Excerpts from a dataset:

BEGIN

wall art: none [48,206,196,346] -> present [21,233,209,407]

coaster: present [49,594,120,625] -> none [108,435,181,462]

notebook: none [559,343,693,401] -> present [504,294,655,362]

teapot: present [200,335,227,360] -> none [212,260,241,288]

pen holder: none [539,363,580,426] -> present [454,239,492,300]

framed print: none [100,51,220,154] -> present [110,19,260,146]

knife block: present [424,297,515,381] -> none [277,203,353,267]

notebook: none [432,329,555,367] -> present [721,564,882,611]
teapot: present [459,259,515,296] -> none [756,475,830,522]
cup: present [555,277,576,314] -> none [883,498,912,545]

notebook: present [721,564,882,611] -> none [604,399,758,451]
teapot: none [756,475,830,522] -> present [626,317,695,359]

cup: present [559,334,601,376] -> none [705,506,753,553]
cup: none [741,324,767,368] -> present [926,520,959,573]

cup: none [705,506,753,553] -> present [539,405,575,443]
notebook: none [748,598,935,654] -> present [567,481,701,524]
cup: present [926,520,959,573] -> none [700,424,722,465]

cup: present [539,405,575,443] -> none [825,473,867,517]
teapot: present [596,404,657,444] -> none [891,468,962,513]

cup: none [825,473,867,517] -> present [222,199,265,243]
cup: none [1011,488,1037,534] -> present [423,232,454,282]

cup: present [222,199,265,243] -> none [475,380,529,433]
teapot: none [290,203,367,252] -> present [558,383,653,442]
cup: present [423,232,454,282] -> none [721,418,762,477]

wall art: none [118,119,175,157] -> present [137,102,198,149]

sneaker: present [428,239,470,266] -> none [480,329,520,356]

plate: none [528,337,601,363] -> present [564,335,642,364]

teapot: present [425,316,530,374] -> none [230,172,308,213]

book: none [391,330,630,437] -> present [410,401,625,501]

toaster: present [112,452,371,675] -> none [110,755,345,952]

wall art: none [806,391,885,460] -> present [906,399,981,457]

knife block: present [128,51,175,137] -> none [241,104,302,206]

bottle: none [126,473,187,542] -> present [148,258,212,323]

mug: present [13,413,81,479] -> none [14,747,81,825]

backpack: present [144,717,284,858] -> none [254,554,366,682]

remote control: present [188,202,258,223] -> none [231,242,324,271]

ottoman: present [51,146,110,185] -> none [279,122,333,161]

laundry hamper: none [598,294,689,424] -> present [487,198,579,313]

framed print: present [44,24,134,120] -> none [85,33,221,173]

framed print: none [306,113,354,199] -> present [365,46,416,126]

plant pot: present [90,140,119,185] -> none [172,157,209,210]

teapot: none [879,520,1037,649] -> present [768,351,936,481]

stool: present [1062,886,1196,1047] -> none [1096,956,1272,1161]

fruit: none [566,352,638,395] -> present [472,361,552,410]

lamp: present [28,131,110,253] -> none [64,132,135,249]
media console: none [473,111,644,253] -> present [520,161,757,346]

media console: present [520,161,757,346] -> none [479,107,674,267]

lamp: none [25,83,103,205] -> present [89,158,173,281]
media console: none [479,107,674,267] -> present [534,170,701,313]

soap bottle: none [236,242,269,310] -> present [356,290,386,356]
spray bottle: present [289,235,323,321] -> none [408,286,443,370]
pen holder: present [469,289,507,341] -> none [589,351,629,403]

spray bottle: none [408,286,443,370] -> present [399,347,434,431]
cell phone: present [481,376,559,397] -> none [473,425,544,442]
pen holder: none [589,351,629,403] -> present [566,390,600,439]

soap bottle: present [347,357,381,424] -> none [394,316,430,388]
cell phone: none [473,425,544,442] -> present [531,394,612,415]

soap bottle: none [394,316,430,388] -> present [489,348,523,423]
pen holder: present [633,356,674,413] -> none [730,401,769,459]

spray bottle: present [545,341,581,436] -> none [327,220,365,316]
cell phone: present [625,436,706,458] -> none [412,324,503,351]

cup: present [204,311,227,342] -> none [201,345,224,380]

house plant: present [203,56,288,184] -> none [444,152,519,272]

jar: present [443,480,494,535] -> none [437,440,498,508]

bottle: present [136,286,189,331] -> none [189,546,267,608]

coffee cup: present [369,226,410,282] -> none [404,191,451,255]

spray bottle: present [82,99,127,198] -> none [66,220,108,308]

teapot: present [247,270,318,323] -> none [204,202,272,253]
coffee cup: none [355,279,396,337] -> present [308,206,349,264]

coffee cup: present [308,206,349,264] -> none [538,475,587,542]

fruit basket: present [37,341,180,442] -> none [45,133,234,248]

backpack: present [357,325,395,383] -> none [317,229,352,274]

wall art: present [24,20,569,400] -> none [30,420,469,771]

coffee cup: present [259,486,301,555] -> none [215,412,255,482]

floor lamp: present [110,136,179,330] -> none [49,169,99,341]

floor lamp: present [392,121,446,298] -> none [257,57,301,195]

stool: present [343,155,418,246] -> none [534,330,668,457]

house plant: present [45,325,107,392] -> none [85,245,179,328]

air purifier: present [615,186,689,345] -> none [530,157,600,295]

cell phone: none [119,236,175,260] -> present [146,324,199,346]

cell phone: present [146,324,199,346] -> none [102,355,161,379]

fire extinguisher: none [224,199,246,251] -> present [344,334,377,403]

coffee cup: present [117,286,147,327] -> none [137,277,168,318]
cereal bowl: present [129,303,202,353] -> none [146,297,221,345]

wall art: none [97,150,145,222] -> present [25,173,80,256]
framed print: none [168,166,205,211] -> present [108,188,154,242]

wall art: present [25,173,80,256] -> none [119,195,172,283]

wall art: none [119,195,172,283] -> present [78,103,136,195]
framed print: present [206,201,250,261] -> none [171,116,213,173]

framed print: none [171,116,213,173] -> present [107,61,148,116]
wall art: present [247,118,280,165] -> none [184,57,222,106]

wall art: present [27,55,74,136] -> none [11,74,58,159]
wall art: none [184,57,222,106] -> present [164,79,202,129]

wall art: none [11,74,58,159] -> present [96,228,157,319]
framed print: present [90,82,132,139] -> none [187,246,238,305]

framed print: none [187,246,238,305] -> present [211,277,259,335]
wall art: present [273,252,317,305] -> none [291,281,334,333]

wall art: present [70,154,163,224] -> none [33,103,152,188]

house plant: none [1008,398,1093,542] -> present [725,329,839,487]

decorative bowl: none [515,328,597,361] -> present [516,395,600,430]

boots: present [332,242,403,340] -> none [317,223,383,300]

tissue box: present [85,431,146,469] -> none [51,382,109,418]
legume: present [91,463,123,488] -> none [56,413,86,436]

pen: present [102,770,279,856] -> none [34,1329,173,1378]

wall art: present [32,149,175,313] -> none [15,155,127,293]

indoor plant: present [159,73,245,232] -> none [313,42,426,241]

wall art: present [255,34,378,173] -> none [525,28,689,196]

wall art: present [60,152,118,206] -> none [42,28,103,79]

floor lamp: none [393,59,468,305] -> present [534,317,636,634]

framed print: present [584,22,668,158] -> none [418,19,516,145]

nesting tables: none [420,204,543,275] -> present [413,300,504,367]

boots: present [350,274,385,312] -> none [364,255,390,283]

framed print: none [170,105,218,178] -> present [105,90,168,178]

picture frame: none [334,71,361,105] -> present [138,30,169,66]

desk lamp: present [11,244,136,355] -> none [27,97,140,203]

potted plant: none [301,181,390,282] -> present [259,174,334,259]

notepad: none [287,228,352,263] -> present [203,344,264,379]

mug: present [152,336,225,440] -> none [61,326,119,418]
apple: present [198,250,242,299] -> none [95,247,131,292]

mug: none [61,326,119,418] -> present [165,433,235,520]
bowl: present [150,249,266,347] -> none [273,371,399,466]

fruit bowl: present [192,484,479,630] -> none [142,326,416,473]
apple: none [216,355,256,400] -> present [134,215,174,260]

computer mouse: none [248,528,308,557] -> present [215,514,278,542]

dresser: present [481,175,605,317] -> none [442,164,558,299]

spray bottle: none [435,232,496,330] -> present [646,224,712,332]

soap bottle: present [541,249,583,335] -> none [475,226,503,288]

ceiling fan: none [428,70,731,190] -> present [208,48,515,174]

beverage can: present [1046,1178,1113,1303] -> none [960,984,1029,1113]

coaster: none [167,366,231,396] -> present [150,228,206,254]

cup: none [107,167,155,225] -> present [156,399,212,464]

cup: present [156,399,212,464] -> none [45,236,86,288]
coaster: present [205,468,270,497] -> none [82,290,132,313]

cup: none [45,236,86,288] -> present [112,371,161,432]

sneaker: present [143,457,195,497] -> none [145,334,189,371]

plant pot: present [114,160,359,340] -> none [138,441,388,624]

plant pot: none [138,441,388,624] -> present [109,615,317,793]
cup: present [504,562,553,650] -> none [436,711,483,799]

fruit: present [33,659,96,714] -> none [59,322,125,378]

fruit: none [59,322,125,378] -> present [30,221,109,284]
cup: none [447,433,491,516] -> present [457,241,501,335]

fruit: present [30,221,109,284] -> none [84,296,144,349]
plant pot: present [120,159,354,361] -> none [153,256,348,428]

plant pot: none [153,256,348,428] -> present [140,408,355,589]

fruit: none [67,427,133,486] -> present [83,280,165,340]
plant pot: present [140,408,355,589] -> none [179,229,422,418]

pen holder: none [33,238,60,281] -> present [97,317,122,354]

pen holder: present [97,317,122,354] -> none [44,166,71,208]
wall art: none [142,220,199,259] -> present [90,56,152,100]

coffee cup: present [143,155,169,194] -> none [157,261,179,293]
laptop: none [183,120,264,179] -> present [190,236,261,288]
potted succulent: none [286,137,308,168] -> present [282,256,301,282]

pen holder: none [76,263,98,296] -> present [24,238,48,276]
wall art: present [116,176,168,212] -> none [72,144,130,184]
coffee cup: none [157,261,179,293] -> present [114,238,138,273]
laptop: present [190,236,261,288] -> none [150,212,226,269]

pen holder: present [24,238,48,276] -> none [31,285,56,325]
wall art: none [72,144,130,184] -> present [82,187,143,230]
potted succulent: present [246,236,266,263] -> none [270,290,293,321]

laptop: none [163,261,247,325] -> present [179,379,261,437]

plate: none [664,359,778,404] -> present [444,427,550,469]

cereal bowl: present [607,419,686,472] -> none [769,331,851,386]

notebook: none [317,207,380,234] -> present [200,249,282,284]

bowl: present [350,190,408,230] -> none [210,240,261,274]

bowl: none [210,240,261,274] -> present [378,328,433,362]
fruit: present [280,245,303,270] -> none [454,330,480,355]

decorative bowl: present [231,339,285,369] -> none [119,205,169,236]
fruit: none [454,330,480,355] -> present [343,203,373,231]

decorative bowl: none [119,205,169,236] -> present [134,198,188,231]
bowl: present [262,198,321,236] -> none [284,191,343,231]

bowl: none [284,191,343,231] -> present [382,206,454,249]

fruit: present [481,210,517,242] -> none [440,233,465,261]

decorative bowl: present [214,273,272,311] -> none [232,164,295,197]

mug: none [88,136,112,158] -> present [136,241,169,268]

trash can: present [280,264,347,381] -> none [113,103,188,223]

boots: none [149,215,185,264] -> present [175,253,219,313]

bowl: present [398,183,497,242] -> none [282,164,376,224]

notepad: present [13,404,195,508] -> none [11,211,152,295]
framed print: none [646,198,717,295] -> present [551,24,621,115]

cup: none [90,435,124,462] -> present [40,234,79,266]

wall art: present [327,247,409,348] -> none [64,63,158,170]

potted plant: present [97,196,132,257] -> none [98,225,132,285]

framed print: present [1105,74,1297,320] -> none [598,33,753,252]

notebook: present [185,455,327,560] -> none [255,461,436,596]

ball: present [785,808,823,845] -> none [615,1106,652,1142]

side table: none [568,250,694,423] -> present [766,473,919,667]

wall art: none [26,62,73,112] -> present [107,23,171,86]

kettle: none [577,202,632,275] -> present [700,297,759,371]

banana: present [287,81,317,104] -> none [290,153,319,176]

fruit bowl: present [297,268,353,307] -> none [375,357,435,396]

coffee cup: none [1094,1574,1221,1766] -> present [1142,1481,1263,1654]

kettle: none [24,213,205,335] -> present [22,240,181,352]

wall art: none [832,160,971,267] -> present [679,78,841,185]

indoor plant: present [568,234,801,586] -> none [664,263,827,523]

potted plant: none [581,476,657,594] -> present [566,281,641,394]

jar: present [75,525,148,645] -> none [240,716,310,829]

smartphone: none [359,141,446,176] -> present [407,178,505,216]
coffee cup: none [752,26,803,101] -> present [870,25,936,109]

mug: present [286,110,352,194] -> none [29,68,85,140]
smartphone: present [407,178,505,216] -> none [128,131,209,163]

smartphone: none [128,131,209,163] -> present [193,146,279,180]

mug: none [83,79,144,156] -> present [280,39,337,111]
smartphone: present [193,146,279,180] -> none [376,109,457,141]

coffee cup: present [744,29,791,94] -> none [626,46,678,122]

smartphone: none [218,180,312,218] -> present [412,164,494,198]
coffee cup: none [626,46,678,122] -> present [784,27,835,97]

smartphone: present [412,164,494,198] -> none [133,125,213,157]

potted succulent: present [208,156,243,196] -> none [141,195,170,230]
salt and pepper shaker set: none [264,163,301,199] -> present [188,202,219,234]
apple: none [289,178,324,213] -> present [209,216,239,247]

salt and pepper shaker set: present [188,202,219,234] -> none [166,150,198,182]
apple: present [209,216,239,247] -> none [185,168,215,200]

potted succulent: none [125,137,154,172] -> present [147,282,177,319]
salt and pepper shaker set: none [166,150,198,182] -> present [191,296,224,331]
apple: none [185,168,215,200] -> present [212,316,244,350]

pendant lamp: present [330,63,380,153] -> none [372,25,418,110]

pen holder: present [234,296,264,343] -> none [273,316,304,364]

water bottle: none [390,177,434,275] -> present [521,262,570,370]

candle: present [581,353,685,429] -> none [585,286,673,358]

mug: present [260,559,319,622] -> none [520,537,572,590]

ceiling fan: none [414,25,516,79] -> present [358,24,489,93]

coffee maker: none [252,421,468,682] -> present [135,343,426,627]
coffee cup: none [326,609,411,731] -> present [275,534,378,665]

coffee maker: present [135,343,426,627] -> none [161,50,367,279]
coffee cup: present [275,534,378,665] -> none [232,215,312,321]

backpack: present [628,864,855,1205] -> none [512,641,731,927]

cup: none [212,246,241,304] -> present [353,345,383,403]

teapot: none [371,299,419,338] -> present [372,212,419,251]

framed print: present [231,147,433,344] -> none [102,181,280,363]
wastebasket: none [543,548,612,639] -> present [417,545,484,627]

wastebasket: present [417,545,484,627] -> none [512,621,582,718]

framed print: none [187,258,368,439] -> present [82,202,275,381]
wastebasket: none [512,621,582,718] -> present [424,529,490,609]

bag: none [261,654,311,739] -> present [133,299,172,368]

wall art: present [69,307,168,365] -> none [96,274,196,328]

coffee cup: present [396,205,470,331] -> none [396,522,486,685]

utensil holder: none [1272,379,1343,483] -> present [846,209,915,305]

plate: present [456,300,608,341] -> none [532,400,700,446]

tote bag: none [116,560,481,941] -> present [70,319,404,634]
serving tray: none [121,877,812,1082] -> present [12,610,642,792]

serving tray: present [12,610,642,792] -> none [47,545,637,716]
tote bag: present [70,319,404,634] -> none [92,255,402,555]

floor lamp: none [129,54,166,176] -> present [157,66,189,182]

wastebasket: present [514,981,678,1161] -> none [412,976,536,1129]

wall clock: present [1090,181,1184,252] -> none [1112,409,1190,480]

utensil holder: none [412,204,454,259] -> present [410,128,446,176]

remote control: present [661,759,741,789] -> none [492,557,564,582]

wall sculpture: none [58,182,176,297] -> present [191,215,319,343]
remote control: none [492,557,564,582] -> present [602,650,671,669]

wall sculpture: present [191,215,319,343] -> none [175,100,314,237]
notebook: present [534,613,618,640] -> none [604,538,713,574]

END

## WHAT IS BEING ASKED
Return exactly what appears in the records from the line with "serving tray: present" through the final line, and nothing else.

## ANSWER FOR THIS EXERCISE
serving tray: present [12,610,642,792] -> none [47,545,637,716]
tote bag: present [70,319,404,634] -> none [92,255,402,555]

floor lamp: none [129,54,166,176] -> present [157,66,189,182]

wastebasket: present [514,981,678,1161] -> none [412,976,536,1129]

wall clock: present [1090,181,1184,252] -> none [1112,409,1190,480]

utensil holder: none [412,204,454,259] -> present [410,128,446,176]

remote control: present [661,759,741,789] -> none [492,557,564,582]

wall sculpture: none [58,182,176,297] -> present [191,215,319,343]
remote control: none [492,557,564,582] -> present [602,650,671,669]

wall sculpture: present [191,215,319,343] -> none [175,100,314,237]
notebook: present [534,613,618,640] -> none [604,538,713,574]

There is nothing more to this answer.